Question

The radius of a narrow toroid is ${10^{ - 1}}$$m$ and has $1000$ turns of wire on it. How large current must flow in it, if magnetic induction inside it is $0.05T$.

Answer 1

Hint:Find the magnetic field at a point $P$ due to the current in the solenoid. Then, use this magnetic field to find the current. As it is given that the toroid is narrow, the magnetic field at any point inside the toroid will be the same.

Complete step by step answer:
Toroid is a closed circular solenoid, meaning when a solenoid is bent into a circular shape and the ends of the solenoid are joined, you get a toroid. First consider the cross section of solenoid,

ABCD is a rectangle. There will be two kinds of magnetic field, one parallel to the side AB and the other parallel to the side BD. The magnetic field parallel to the sides AC and BD will cancel due to the adjacent loops on both sides of the rectangle ABCD.

Now, consider a loop which is totally outside the solenoid. The line integral $\int\limits_1^2 {{\mathbf{B}}.{\mathbf{dl}}} = {\mu _0}{I_{enc}}$, since the ${I_{enc}}$ is zero, we have ${B_2} - {B_1} = 0 \to {B_2} = {B_1}$. The magnetic field at infinity will be zero as it is inversely proportional to $r$, the magnetic field outside the solenoid will be zero.
Similarly, the magnetic field outside the toroid will be zero.

Now, to find the magnetic field inside the toroid:
We consider a circle of radius $r$ concentric to the toroid.
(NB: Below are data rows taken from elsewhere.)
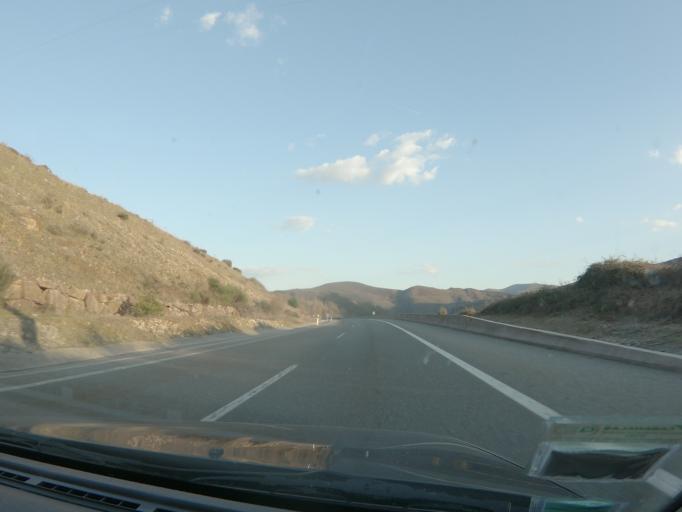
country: ES
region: Castille and Leon
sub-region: Provincia de Leon
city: Vega de Valcarce
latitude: 42.6727
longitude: -6.9594
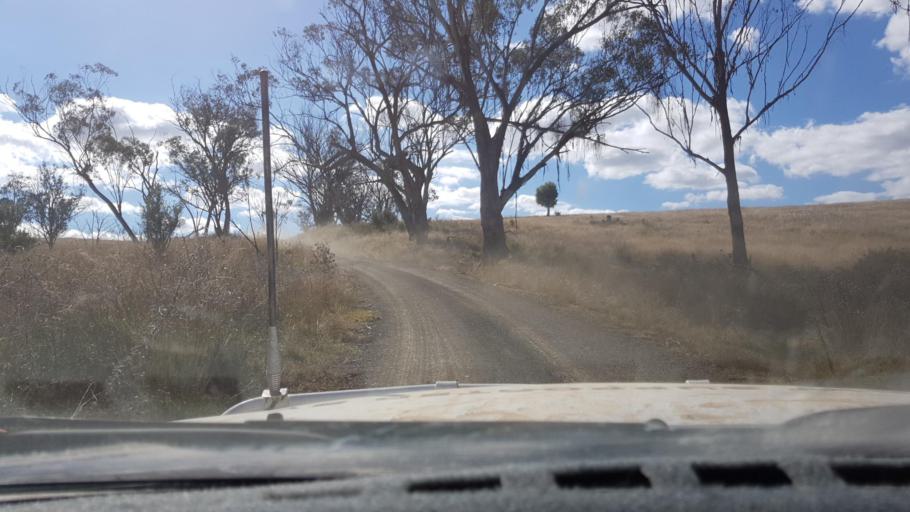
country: AU
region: New South Wales
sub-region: Tamworth Municipality
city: Manilla
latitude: -30.4715
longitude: 150.7751
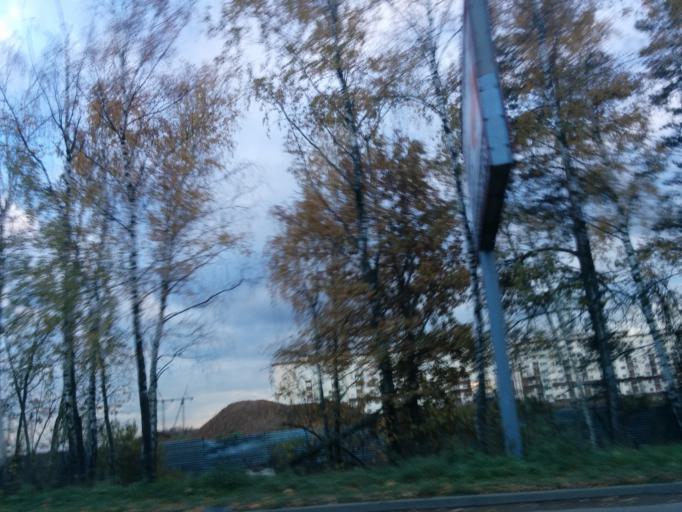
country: RU
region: Moscow
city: Zagor'ye
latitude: 55.5376
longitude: 37.6380
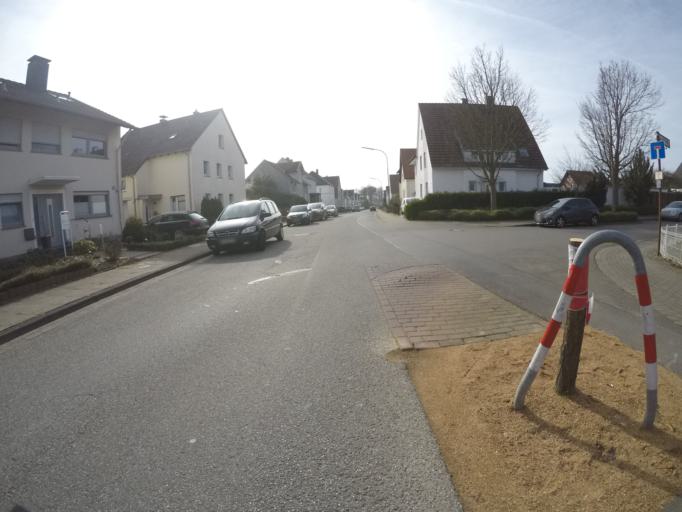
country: DE
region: North Rhine-Westphalia
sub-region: Regierungsbezirk Detmold
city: Herford
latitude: 52.1139
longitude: 8.6466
The line integral $\int {{\mathbf{B}}.{\mathbf{dl}}} $ will be given as,
$\int {{\mathbf{B}}.{\mathbf{dl}}} = \int {Bdl = B\int {dl = 2\pi rB} } $.
According to Ampere’s Law, this integral will be equal to ${\mu _0}{I_{enc}}$ which will be ${\mu _0}NI$. $I$ is the current in the toroid.
Therefore, we have $B = \dfrac{{{\mu _0}NI}}{{2\pi r}}$
$ I = \dfrac{{2\pi rB}}{{{\mu _0}N}}$
Substituting the data provided in the above obtained value,
$I = \dfrac{{\left( {2\pi } \right)\left( {{{10}^{ - 1}}} \right)\left( {0.05} \right)}}{{\left( {4\pi \times {{10}^{ - 7}}} \right)\left( {1000} \right)}}$
$\therefore I = 25A$.

Therefore, a current of $25$amperes should flow in the toroid if magnetic induction inside it $0.05T$.
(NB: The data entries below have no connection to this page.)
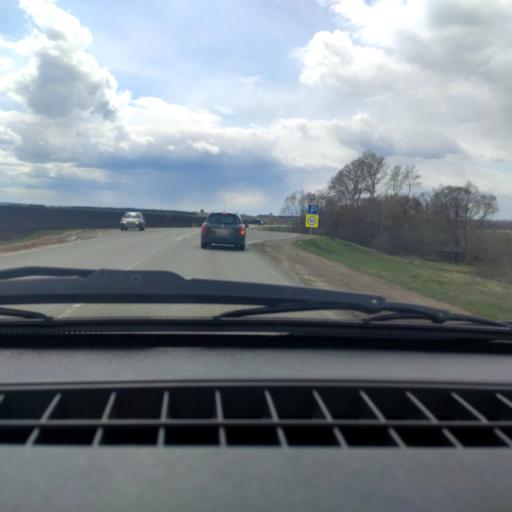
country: RU
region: Bashkortostan
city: Kushnarenkovo
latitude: 55.0681
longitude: 55.2579
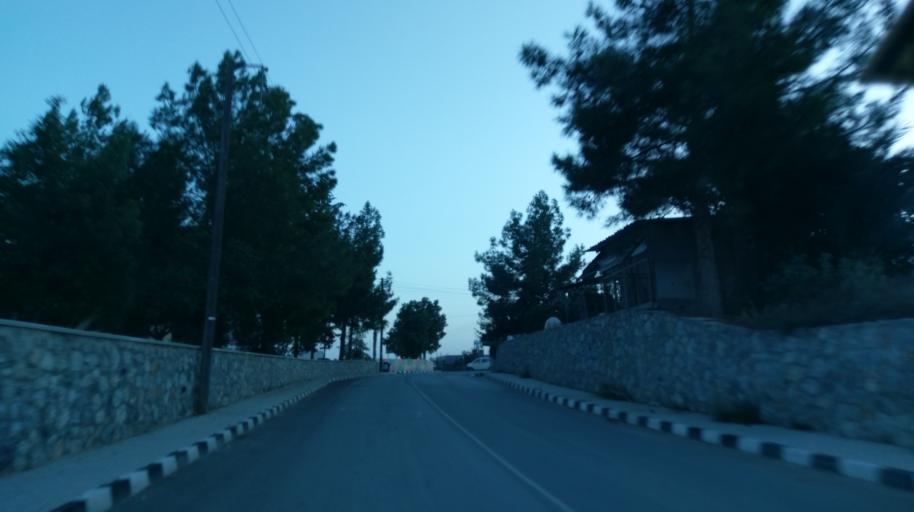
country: CY
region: Ammochostos
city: Trikomo
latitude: 35.2898
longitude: 33.8915
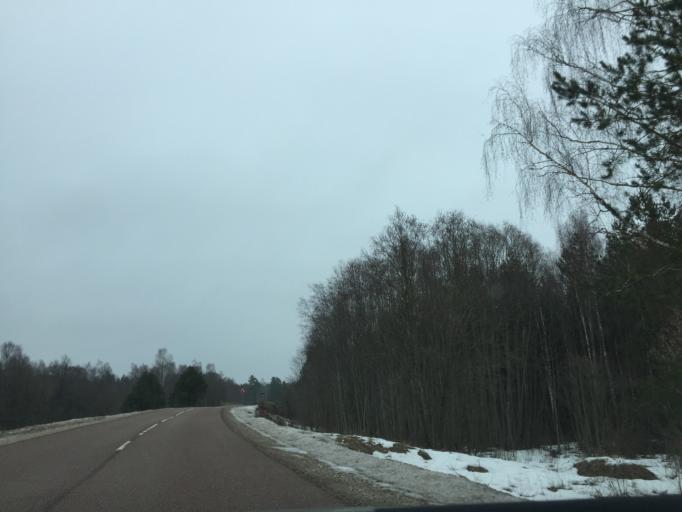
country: LV
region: Olaine
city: Olaine
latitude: 56.6393
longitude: 23.9374
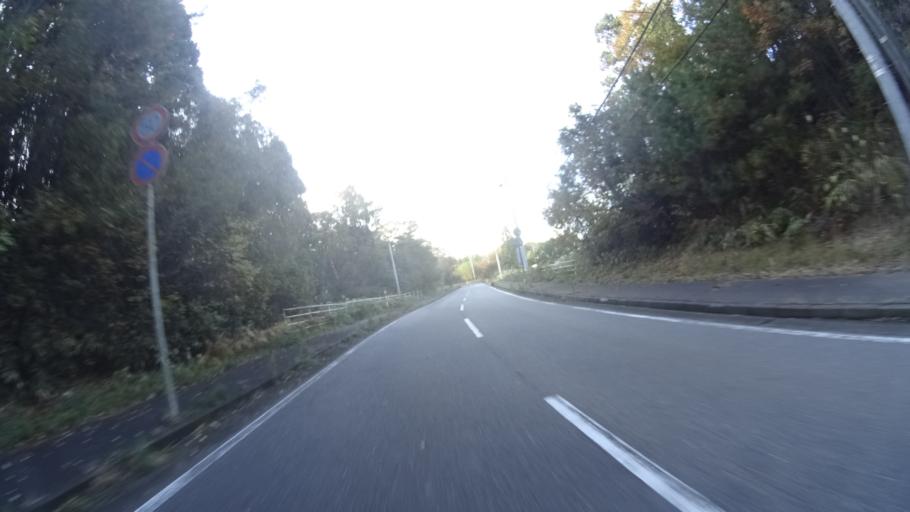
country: JP
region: Ishikawa
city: Hakui
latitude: 37.0658
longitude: 136.7667
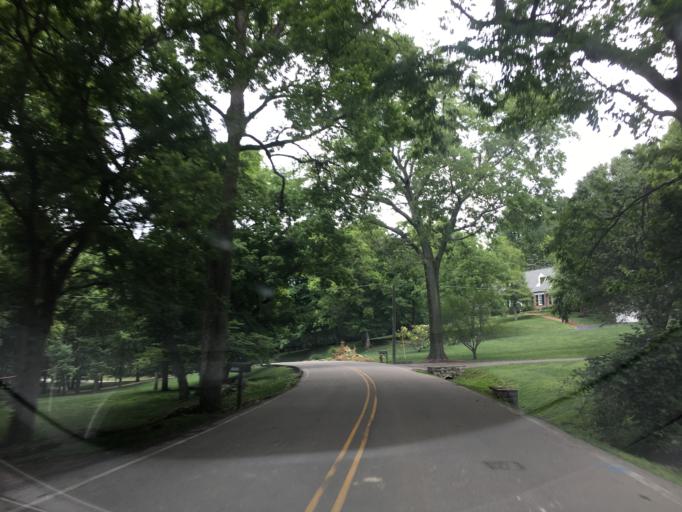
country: US
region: Tennessee
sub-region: Davidson County
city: Forest Hills
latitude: 36.0876
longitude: -86.8274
Note:The toroid is considered to be narrow, that is why we have taken the magnetic field at a distance $r$ inside the toroid to be the same. If the toroid is not narrow, the magnetic field at different radial distances will be different. Due to symmetry, the magnetic on each point of the circle will be the same, that is the reason we took $B$ outside the integral.